Um dado perturbador atravessa os relatos sobre a Rua da Dirá: a crescente objetificação e a erosão da empatia. Muitos homens, ainda que cientes das condições coercivas que levam estas mulheres à prostituição, persistem em vê-las como meros instrumentos de prazer. Há quem defenda que se trata de escolhas individuais — mas o que dizer de um “consentimento” obtido sob coação socioeconómica? Não será esse “livre arbítrio” comparável ao salto de um prédio em chamas? Tecnicamente voluntário, mas na verdade desprovido de alternativas.


Intervenções criativas poderiam, no entanto, contribuir para uma cultura conjugal mais sólida. E se as casas de hóspedes apenas recebessem casais munidos de certidão de casamento? E se o custo da estadia e da cerveja diminuísse consoante os anos de matrimónio — com camas king-size e espumante à espera dos que perseveram? Seria um modo inusitado de valorizar a fidelidade, o compromisso e a reinvenção da intimidade.

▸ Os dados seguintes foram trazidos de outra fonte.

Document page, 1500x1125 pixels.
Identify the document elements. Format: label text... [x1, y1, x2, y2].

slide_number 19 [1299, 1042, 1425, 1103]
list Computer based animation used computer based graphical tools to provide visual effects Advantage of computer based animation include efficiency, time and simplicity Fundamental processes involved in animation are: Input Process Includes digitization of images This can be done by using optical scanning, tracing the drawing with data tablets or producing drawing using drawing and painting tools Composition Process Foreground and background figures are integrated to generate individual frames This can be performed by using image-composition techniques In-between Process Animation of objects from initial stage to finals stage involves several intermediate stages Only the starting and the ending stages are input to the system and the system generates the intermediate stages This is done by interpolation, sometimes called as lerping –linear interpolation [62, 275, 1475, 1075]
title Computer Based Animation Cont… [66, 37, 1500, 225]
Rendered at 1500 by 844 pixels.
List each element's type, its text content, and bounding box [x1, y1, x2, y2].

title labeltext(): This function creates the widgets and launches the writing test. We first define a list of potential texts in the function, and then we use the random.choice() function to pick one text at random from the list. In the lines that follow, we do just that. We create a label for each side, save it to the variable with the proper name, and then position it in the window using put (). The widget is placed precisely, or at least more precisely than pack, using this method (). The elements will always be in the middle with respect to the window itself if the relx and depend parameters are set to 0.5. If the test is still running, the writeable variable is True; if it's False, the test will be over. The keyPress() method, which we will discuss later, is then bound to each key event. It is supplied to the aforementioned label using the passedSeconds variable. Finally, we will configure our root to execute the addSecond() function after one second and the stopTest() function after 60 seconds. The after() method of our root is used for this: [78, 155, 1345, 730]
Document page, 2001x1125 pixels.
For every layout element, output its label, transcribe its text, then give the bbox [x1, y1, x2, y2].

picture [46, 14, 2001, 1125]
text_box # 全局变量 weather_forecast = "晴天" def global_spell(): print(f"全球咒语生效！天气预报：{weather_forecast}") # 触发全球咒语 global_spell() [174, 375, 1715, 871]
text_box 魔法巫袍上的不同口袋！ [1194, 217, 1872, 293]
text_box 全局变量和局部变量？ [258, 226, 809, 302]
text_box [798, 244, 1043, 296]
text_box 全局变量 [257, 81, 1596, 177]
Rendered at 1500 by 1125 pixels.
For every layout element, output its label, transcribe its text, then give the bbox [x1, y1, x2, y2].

A problemática da Rua da Dirá é demasiado complexa para soluções simplistas. Exige educação, empoderamento económico, mudança cultural. Requer empatia, visão e coragem política. Os sermões inflamados que ressoam pelos bairros são, afinal, sintoma de uma inquietação mais funda: o desejo colectivo de uma sociedade mais justa, mais íntegra, mais atenta à dignidade de todos. Talvez o futuro da Rua da Dirá não passe pela condenação moral, mas pela sua reinvenção como espaço de pertença, de cuidado e de humanidade.